__PROBLEM A__
According to the Aurora filesystem text, which freeware automounter was used with NFS in the pre-Aurora environment?
__PROBLEM B__
Please write out a passage of the Aurora filesystem text, beginning at the words "Limitations of the" and stopping after "a master copy.".
__PROBLEM C__
Decide whether each statement agrees with the Aurora filesystem text, and give yes or no with the deciding words quoted from it: (i) In the pre-Aurora environment, replication depends on locally developed scripts. (ii) NFS caching keeps cached data consistent. (iii) DFS was judged mature enough for a production environment.

__TEXT SEGMENT__
In some instances, we may even tell the user that it is his own
problem, and he must fix it himself.

     This model provides a powerful resource for easily making
global or departmental changes without having to run around and
modify files in every directory.

Global Filesystem Project

Limitations of the Pre-Aurora Environment

     Our pre-Aurora distributed filesystem environment is built
entirely with NFS. We have gone to great lengths with the free-
ware automounter, amd, to try to maximize the functionality
provided by the underlying NFS technology, but it has, at best,
several limitations:
 + Redundancy/Replication
   Replication is obtained by using locally developed scripts
   which use rdist and track to force remote copies of
   replicated data to remain in sync with a master copy.
   Redundancy is obtained by configuring amd to mount key
   filesystems from one of potentially many sources. Regardless,
   when an NFS mounted filesystem hangs, it hangs. If you are
   paging off of an NFS mount, there is no transparent fall over
   mechanism to allow use of available backup filesystems - you
   core dump or hang.
 + Building-wide shared namespace
   NFS does not perform well enough to use reliably over low
   speed WAN links, so practically speaking, a building-wide
   namespace is the best we can do.
 + Network Intensive
   NFS caching is minimal, in core memory, and has no
   consistency.  Heavy use of filesystems over the network
   results in heavy use of the network.  The above limitations
   had wide ranging implications on how the pre-Aurora
   environment was built, such as how many server were
   necessary, how many copies of data were required, etc.

Design Goals

     The features we wanted to have in the Aurora network
filesystem included the following:
 + Better Redundancy and Automated Replication
 + Global access to shared files
 + More efficient use of the network
 + Better Security mechanisms

File System Selection

     There are not too many options to choose from to meet the
above requirements. NFS over TCP and CacheFS are solutions which
do not meet all of our requirements and are not available on all
the platforms we need to support. DFS would appear to be a
possibly better choice, but the technology is not yet mature
enough for use in a production environment.

__DATA SHOWN__
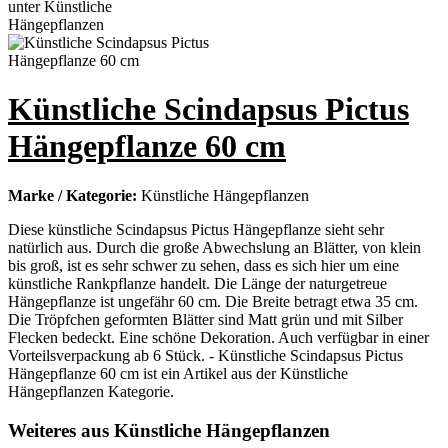
Künstliche Scindapsus Pictus
Hängepflanze 60 cm
Marke / Kategorie:
Künstliche Hängepflanzen
Diese künstliche Scindapsus Pictus Hängepflanze sieht sehr
natürlich aus. Durch die große Abwechslung an Blätter, von klein
bis groß, ist es sehr schwer zu sehen, dass es sich hier um eine
künstliche Rankpflanze handelt. Die Länge der naturgetreue
Hängepflanze ist ungefähr 60 cm. Die Breite betragt etwa 35 cm.
Die Tröpfchen geformten Blätter sind Matt grün und mit Silber
Flecken bedeckt. Eine schöne Dekoration. Auch verfügbar in einer
Vorteilsverpackung ab 6 Stück. - Künstliche Scindapsus Pictus
Hängepflanze 60 cm ist ein Artikel aus der Künstliche
Hängepflanzen Kategorie.
Weiteres aus Künstliche Hängepflanzen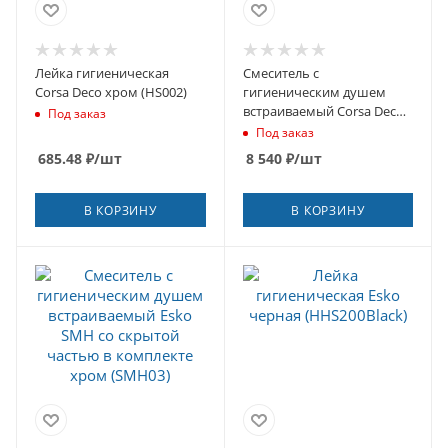
Лейка гигиеническая
Смеситель с
Corsa Deco хром (HS002)
гигиеническим душем
встраиваемый Corsa Deco
Под заказ
со скрытой частью в
Под заказ
комплекте хром (HF003)
685.48
₽
/шт
8 540
₽
/шт
В КОРЗИНУ
В КОРЗИНУ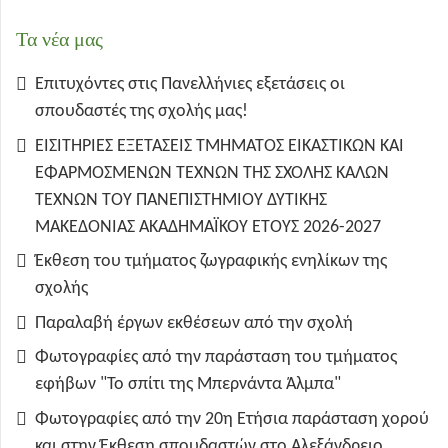
Τα νέα μας
Επιτυχόντες στις Πανελλήνιες εξετάσεις οι
σπουδαστές της σχολής μας!
ΕΙΣΙΤΗΡΙΕΣ ΕΞΕΤΑΣΕΙΣ ΤΜΗΜΑΤΟΣ ΕΙΚΑΣΤΙΚΩΝ ΚΑΙ
ΕΦΑΡΜΟΣΜΕΝΩΝ ΤΕΧΝΩΝ ΤΗΣ ΣΧΟΛΗΣ ΚΑΛΩΝ
ΤΕΧΝΩΝ ΤΟΥ ΠΑΝΕΠΙΣΤΗΜΙΟΥ ΔΥΤΙΚΗΣ
ΜΑΚΕΔΟΝΙΑΣ ΑΚΑΔΗΜΑΪΚΟΥ ΕΤΟΥΣ 2026-2027
Έκθεση του τμήματος ζωγραφικής ενηλίκων της
σχολής
Παραλαβή έργων εκθέσεων από την σχολή
Φωτογραφίες από την παράσταση του τμήματος
εφήβων "Το σπίτι της Μπερνάντα Άλμπα"
Φωτογραφίες από την 20η Ετήσια παράσταση χορού
και στην Έκθεση σπουδαστών στο Αλεξάνδρειο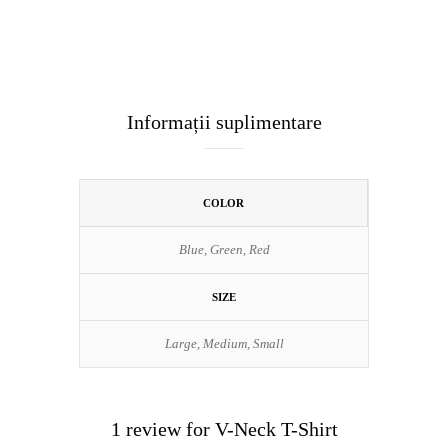
Informații suplimentare
COLOR
Blue, Green, Red
SIZE
Large, Medium, Small
1 review for
V-Neck T-Shirt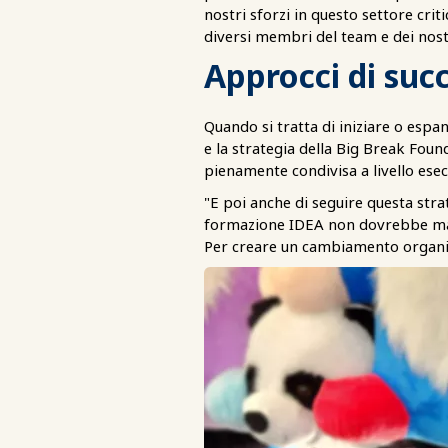
nostri sforzi in questo settore crit
diversi membri del team e dei nostr
Approcci di suc
Quando si tratta di iniziare o espa
e la strategia della Big Break Found
pienamente condivisa a livello esec
"E poi anche di seguire questa str
formazione IDEA non dovrebbe mai e
Per creare un cambiamento organiz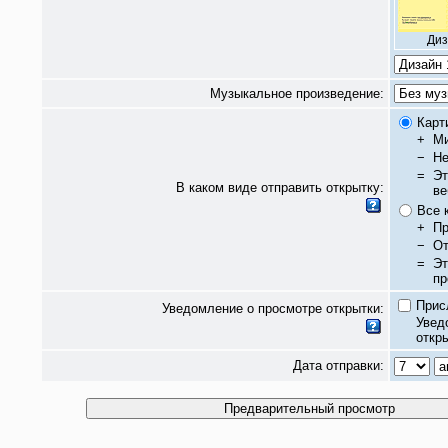
Диз
Музыкальное произведение:
Карт
+
Ми
−
Не
=
Эт
В каком виде отправить открытку:
ве
Все 
+
Пр
−
От
=
Эт
пр
Прис
Уведомление о просмотре открытки:
Увед
откры
Дата отправки: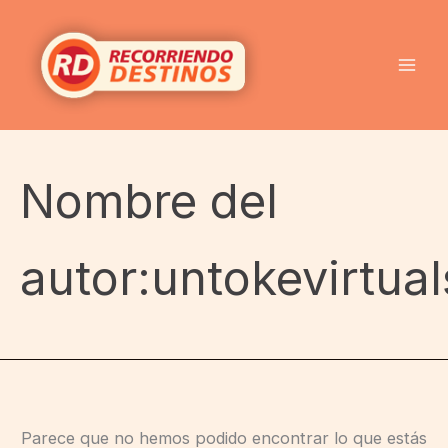
Buscar
Ir
por:
al
contenido
Nombre del
autor:untokevirtu
Parece que no hemos podido encontrar lo que estás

__EXPECTED OUTPUT A__
amd

__EXPECTED OUTPUT B__
Limitations of the Pre-Aurora Environment

     Our pre-Aurora distributed filesystem environment is built
entirely with NFS. We have gone to great lengths with the free-
ware automounter, amd, to try to maximize the functionality
provided by the underlying NFS technology, but it has, at best,
several limitations:
 + Redundancy/Replication
   Replication is obtained by using locally developed scripts
   which use rdist and track to force remote copies of
   replicated data to remain in sync with a master copy.

__EXPECTED OUTPUT C__
(i) Yes: "Replication is obtained by using locally developed scripts"
(ii) No: "NFS caching is minimal, in core memory, and has no consistency."
(iii) No: "the technology is not yet mature enough for use in a production environment."